The Family Matters campaign calls for stronger leadership from the federal government and immediate action to address the over-representation of Aboriginal and Torres Strait Islander children in out-of-home-care.
On Tuesday, the federal government tabled their response in the Senate, answering to recommendations from the Community Affairs Reference Committee. Recommendations to the Committee called for comprehensive action by the federal government on early intervention and critical improvements to child protection – of which have been largely ignored.
The federal government has a responsibility to ensure Aboriginal children remain connected to their families, community and culture. We need to resource good practice and solutions put forward by Aboriginal people.”
“The commitment to adopt the broadened definition of the child placement principle is welcomed. The elements of the principle are interrelated and interdependent, failing to address these collectively undermines the principle’s intent.”
– Natalie Lewis, Family Matters campaign co-chair
As hundreds of Aboriginal and Torres Strait Islander delegates attend the biennial SNAICC conference this week in Canberra listening to leaders and workers talk best policy and best practice, the announcement of the government’s response is a great disappointment.
We call for appropriate resourcing to prevention and early intervention programming.
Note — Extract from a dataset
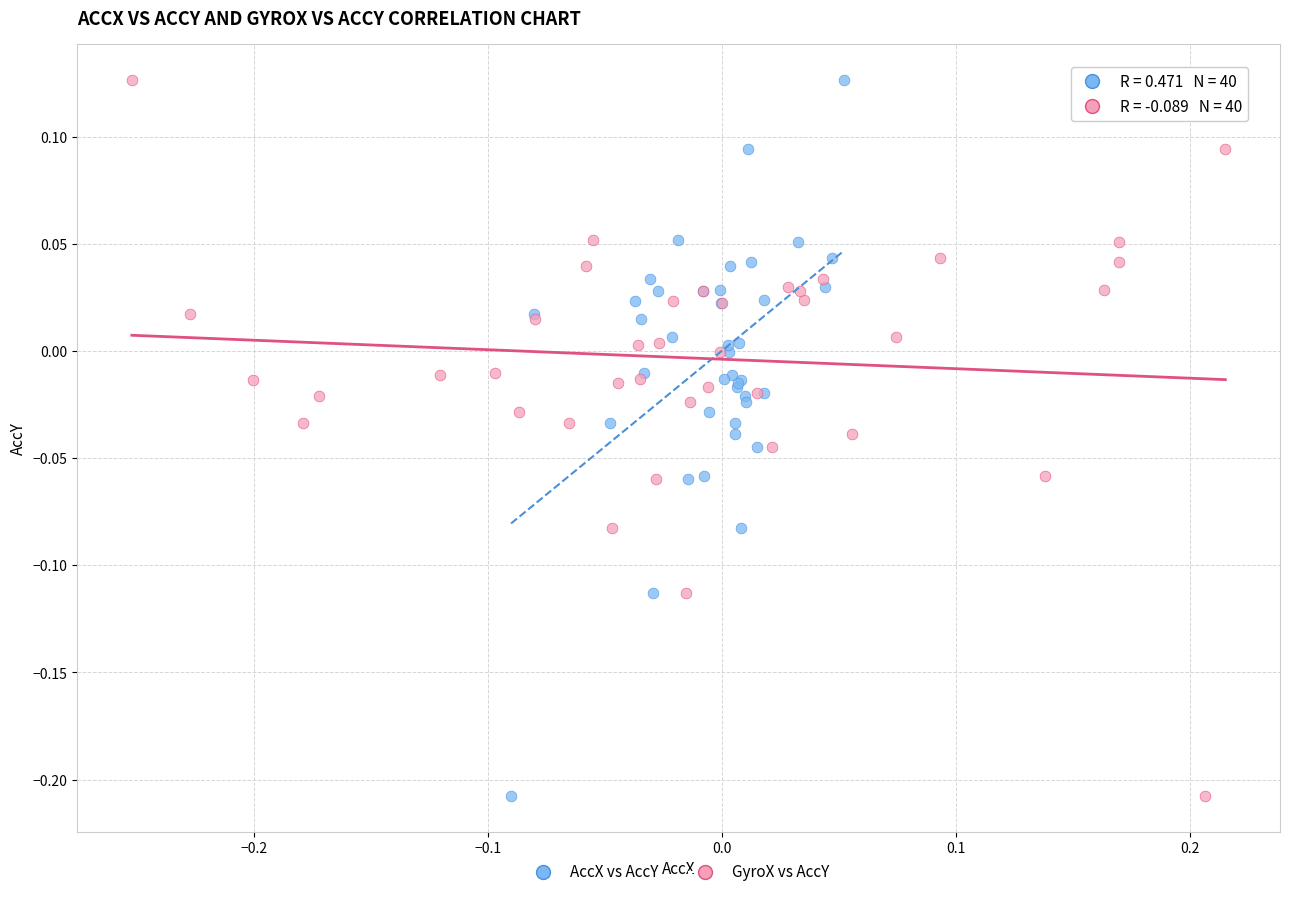

What are all the series names shown in the legend?

AccX vs AccY, GyroX vs AccY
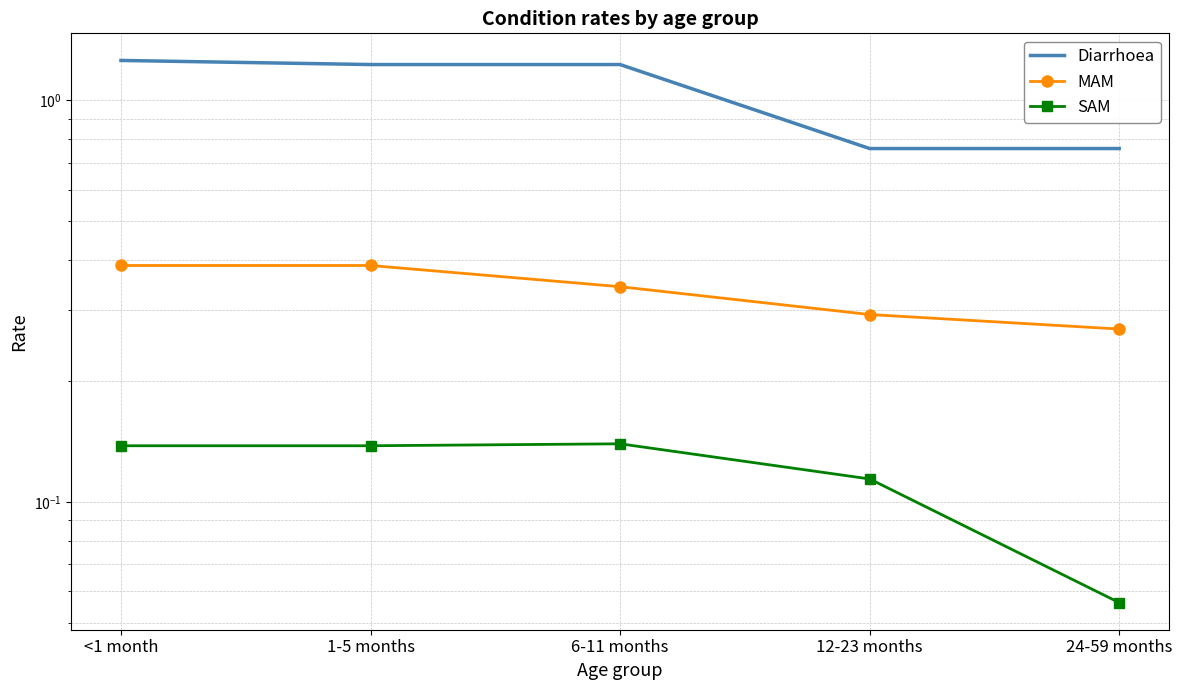

Which series has the widest spread of values?

Diarrhoea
The failure to commit to these necessary services for families experiencing vulnerability, compromises the validity of government’s commitment.
“We commend the federal government’s call to improve the representation of our families and communities in decision-making processes, but we want adequate and appropriate resourcing for our organisations to deliver front-line services to our communities.
“Without this type of investment, leadership and our communities taking the lead, we will see the numbers of Aboriginal and Torres Strait Islander children in out of home care triple by 2035.”